__THE INPUT__:
Content starts

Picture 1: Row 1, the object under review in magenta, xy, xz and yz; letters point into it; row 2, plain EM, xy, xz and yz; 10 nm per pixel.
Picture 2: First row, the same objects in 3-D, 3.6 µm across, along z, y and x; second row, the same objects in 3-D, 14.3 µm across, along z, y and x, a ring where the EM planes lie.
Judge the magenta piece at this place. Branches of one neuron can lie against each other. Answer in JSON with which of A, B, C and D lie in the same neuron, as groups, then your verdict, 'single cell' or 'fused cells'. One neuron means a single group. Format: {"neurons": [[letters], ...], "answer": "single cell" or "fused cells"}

Content ends
Content starts

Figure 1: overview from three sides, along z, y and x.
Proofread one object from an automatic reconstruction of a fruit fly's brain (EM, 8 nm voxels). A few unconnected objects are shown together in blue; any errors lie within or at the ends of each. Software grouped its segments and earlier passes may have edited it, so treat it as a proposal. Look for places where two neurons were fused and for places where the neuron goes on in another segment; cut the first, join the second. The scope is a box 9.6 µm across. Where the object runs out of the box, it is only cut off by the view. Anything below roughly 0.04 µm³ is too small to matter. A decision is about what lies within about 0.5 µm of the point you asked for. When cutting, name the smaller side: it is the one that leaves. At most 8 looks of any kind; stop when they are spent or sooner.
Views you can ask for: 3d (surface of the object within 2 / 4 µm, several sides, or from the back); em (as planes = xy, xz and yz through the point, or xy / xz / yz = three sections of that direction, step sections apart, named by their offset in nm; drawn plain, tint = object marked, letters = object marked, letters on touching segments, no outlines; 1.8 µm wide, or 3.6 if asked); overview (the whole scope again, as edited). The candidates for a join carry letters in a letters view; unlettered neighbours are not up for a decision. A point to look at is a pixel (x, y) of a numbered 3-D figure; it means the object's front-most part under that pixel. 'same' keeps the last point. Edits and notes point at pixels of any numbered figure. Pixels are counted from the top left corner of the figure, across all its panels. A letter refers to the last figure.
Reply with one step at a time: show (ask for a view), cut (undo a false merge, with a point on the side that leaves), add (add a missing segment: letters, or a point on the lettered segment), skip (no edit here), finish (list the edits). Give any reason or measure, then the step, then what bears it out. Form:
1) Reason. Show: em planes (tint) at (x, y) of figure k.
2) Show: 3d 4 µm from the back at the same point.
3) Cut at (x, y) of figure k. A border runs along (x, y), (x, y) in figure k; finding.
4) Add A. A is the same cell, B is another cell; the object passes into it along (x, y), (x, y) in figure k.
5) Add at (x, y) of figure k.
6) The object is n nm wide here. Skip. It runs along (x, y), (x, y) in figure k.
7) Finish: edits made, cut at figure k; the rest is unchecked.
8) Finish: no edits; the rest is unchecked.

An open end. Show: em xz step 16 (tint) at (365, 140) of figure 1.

Content ends
Content starts

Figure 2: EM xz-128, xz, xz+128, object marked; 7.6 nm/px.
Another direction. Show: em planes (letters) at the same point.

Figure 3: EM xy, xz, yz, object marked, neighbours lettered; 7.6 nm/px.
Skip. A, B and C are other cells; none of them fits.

Content ends

__WORK TO BE COMPLETED__: Examine the listing and say how many of its lines contain the string "runs". Give the number alone.

__RESULT BELOW__: 3